What you will do: Report each line from the listing that the string "unique" appears in.

Information given:

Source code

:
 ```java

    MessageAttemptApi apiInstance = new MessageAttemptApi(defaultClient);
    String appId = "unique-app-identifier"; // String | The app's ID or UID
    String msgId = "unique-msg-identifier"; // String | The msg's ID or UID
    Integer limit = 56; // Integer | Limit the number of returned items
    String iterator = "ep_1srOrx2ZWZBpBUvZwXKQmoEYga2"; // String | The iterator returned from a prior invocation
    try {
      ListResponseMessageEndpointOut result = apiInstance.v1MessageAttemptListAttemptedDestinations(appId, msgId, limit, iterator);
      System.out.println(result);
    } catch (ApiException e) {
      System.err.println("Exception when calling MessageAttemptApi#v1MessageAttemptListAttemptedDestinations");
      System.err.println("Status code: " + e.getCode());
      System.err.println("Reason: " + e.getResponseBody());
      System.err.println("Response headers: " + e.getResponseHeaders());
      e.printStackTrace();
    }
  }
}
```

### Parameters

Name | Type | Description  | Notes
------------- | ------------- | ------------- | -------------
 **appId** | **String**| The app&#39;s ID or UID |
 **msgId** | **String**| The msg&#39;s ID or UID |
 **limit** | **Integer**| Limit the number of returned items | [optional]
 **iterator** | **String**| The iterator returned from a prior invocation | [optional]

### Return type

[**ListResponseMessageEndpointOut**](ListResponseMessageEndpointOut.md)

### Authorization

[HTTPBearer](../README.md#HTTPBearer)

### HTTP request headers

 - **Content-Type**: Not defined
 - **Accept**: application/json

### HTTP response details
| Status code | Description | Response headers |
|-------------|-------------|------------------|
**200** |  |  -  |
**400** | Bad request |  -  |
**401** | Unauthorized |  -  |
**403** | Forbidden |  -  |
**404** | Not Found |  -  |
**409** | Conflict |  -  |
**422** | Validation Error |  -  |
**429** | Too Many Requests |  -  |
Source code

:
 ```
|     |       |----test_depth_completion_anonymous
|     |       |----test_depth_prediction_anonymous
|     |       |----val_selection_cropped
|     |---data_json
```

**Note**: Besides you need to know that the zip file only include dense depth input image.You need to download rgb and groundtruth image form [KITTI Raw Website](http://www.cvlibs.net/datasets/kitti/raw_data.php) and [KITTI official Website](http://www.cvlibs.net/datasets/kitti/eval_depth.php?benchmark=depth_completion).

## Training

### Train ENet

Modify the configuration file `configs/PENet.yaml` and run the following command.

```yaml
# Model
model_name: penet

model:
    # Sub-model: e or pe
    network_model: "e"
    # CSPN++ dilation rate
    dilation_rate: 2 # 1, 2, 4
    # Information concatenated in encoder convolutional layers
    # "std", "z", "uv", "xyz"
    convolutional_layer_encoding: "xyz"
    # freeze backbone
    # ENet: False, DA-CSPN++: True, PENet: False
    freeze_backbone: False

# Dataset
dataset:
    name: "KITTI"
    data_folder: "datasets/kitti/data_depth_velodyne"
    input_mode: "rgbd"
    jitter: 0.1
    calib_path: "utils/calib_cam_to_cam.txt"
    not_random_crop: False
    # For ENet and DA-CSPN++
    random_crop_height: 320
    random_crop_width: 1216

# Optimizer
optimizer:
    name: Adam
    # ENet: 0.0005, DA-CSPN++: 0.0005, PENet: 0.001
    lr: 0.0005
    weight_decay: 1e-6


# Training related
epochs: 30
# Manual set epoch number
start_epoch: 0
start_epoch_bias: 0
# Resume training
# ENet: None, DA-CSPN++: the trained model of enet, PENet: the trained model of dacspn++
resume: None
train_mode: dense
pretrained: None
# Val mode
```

Output for this task:
    String appId = "unique-app-identifier"; // String | The app's ID or UID
    String msgId = "unique-msg-identifier"; // String | The msg's ID or UID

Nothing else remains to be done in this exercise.